Margaret Thomas’s Picture Man is an unassuming slender book, but in her search to tell the story of frontier photographer Shoki Kayamori, she takes us through so many other layers of immigration history.
Like Frank S. Matsura who ended up in Okanagon County, Washington at the turn of the century in a town with a mostly white and native population, Kayamori’s images are all that’s left to document Tlingit life and how quickly it changed for people at the turn of the century. He initially came to Alaska to work the canneries and ended up staying in a two-room shack in Yakutat near the dock below overlooking the peak of Mt. St. Elias.
Kayamori survived by his wits.
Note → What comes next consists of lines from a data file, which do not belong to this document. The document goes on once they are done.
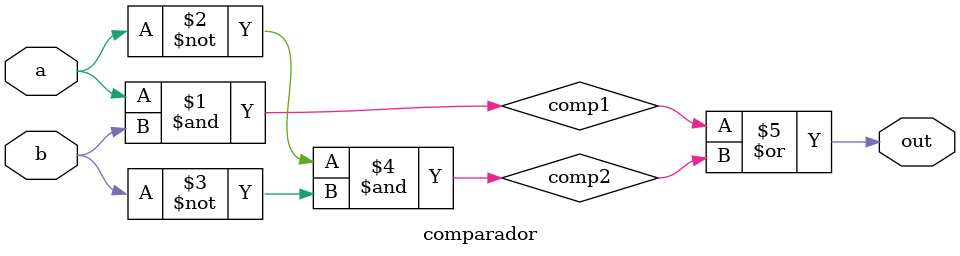
<source format=sv>
`timescale 1ns / 1ps


module comparador(
    input logic a,
    input logic b,
    output logic out
    );

    logic comp1, comp2;

    assign comp1 = a & b;
    assign comp2 = ~a & ~b;

    assign out = comp1 | comp2;
endmodule

</source>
Besides his camera, he hunted bear, raised and bred hunting dogs, dabbled in fox farming, ran the company store and explored the area in a boat. Part of a tight, little community he was called upon to document weddings, funerals, and the visit of dignitaries.
Thomas digs out what she can of this man’s life but situates it in the overall history of immigration and the Northwest. She documents the Japanese Exclusion Act and Anti-Asian sentiment up and down the West Coast, describes conditions for immigrant men in the growing Japanese neighborhood in Seattle where Kayamori landed and initially lived, looks at the anti-miscegenation laws preventing inter-marriage, and documents the harsh conditions of cannery life for Asian immigrants.
After the bombing of Pearl Harbor, anti-Japanese sentiment reached a fever pitch up and down the West Coast, even in the small village of Yakutat. Soldiers there beat up the 64-year-old man, stealing the change from his pockets. At a town meeting called after Pearl Harbor, residents noticed Kayamori’s absence. Carrying lanterns through the snow to the house on the hill, they found him dressed in a Japanese navy uniform, dead by his own hand.
This book published under the Snowy Owl imprint by the University of Alaska Press not only tells the story of one man but gives us the history of a country in the throes of growth, industrialization, and not always hospitable to the many immigrants who helped shape its destiny.